Exact copy required. Repeat the records, but keep the pictures out.
Information given Start Marker
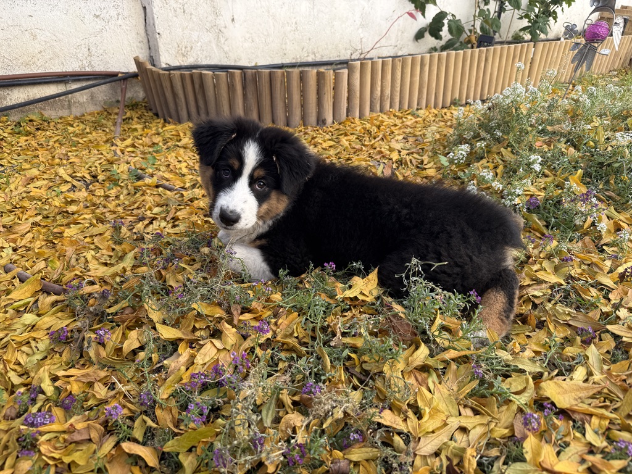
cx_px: 316
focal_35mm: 24
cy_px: 237
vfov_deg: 56.8
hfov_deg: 71.6
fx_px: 438
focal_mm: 6.76
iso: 80
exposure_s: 1/772
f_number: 1.78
Information given End Marker
→ **Task answer**
cx_px: 316
focal_35mm: 24
cy_px: 237
vfov_deg: 56.8
hfov_deg: 71.6
fx_px: 438
focal_mm: 6.76
iso: 80
exposure_s: 1/772
f_number: 1.78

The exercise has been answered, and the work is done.